J Cameron Cooper jccooper at jcameroncooper.com
Thu Aug 14 16:15:38 EDT 2003


>
>
>> > Our company is developing an application, supposed  to be run under
>> dedicated
>> > zope server, placed offline in our customers corporate environment and
>> > requested via LAN.
>>
>> > What would be the right way to protect this mechanism from hacking,
>> provied
>> > that zope is an open-source platform, so any code is hypothetically
>> > accessable by the customer and apllication is run completely 
>> offline with
>> no
>> > intercation  with our information system?
>> >
>> > The required level of protection is not really high, but  we need 
>> to be
>> safe
>> > from attempts to hack the application by modest programmers at least.
>>
>> 1. use dedicated server with crypted FS (eg., Linux), does not share ANY
>> passwords.
>> 2. does not allow to users gone above specified hierarchy of folders.
>> 3. disable for all other access than "view" all DTML Methods and
>> code-critical DTML documents.
>> etc...
>
> Except 1) the other measures protect against thru-the-web access, but 
> not from local access.
> Anyone who can read data.fs can see the user passwords, which the 
> standard UserFolder stores without encryption by default, and then can 
> log in as Manager and change anything.
> And anyone with write permission to the filesystem can create an 
> emergency user, log in as such, and modify all objects inside Zope 
> (the emergency user can do almost anything without restrictions, just 
> can't create new objects).
> Zope may have a good shield from web attacks but I think it is very 
> vulnerable for local intrusion or sabotage.
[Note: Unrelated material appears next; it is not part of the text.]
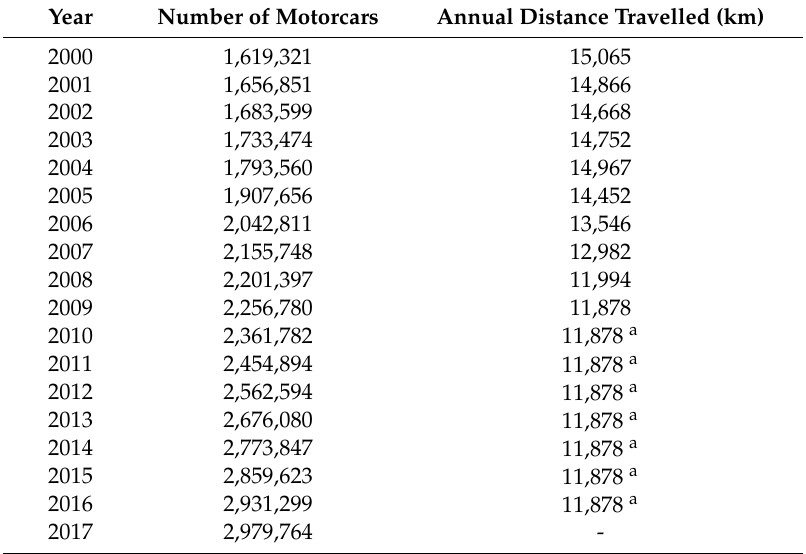
Table 3. Number of registered motorcars and annual distance travelled in Gauteng Province. Year Number of Motorcars Annual Distance Travelled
It is extremely difficult to protect against people with physical or 
root access to a machine. If I can sit down in front of it, I can get 
root, and unless you've got an encrypted filesystem, it's game over. And 
if I'm root on a running machine, probably even an encrypted filesystem 
won't do any good. Even less-priveledged users can be a threat, due to 
the possiblity of root exploits.

There was a thread a while back where I offered a number of possiblities 
on protecting a server, and specifically contents of a Zope system, 
against its own admins. (It started as someone looking for a way to 
encrypt ZODB contents on the way in.) Look for that. Maybe it'll help.